* _What you need to do_: No image is to be carried over; reproduce the rest of the listing word for word.

-------- Provided records --------

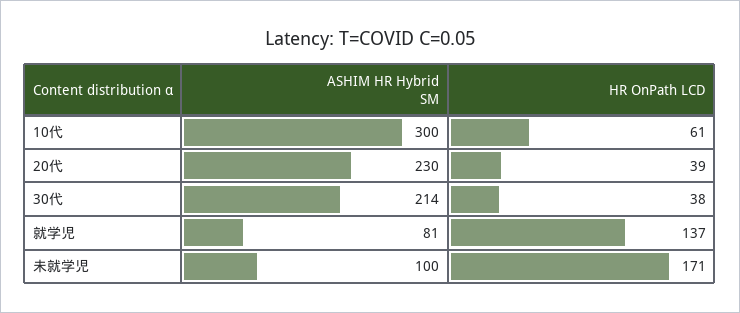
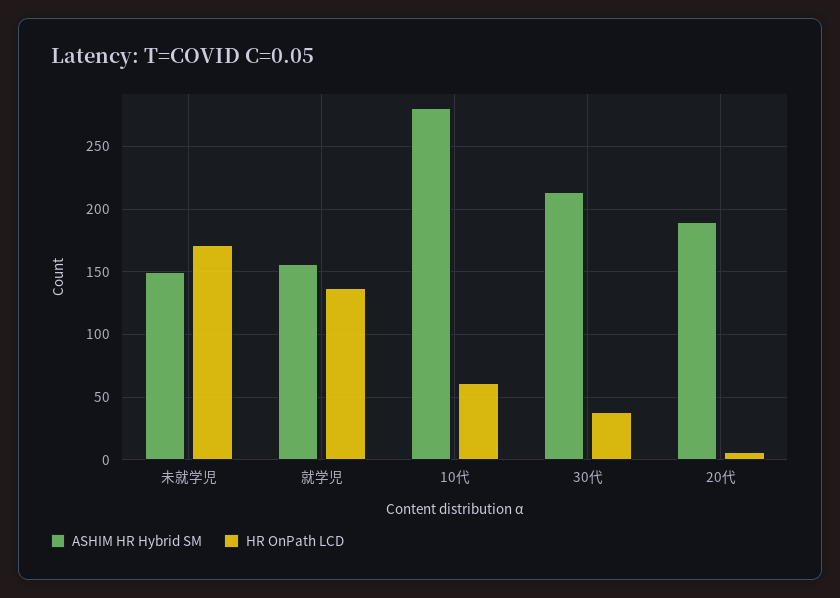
  {
    "ASHIM HR Hybrid SM": {
-     "10代": 300,
+     "10代": 280,
-     "20代": 230,
+     "20代": 190,
      "30代": 214,
-     "就学児": 81,
+     "就学児": 155,
-     "未就学児": 100
+     "未就学児": 150
    },
    "HR OnPath LCD": {
      "10代": 61,
-     "20代": 39,
+     "20代": 5,
      "30代": 38,
      "就学児": 137,
      "未就学児": 171
    }
  }

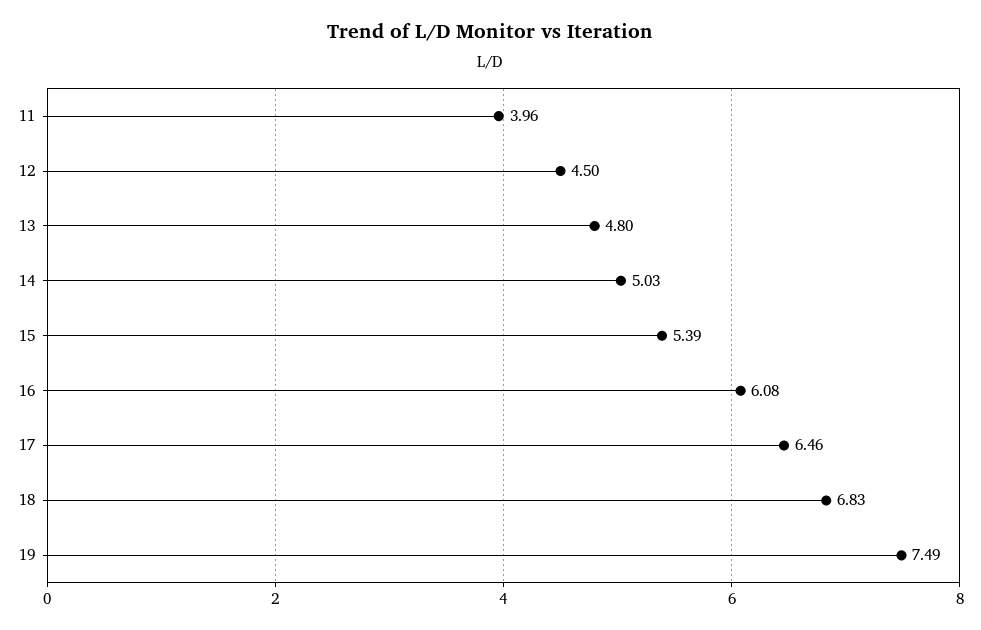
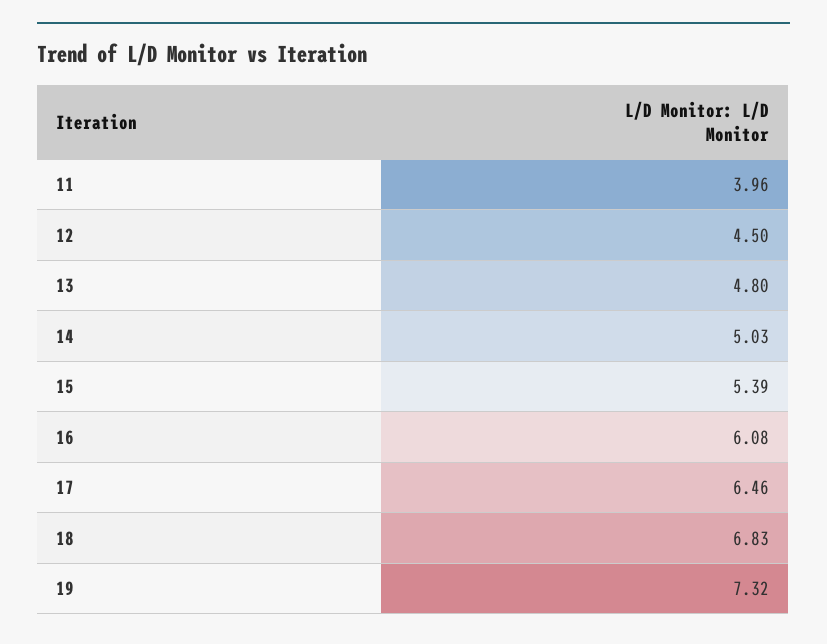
  {
    "11": 3.96,
    "12": 4.5,
    "13": 4.8,
    "14": 5.03,
    "15": 5.39,
    "16": 6.08,
    "17": 6.46,
    "18": 6.83,
-   "19": 7.49
+   "19": 7.32
  }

--------

* _Solution to this problem_:
  {
    "ASHIM HR Hybrid SM": {
-     "10代": 300,
+     "10代": 280,
-     "20代": 230,
+     "20代": 190,
      "30代": 214,
-     "就学児": 81,
+     "就学児": 155,
-     "未就学児": 100
+     "未就学児": 150
    },
    "HR OnPath LCD": {
      "10代": 61,
-     "20代": 39,
+     "20代": 5,
      "30代": 38,
      "就学児": 137,
      "未就学児": 171
    }
  }

  {
    "11": 3.96,
    "12": 4.5,
    "13": 4.8,
    "14": 5.03,
    "15": 5.39,
    "16": 6.08,
    "17": 6.46,
    "18": 6.83,
-   "19": 7.49
+   "19": 7.32
  }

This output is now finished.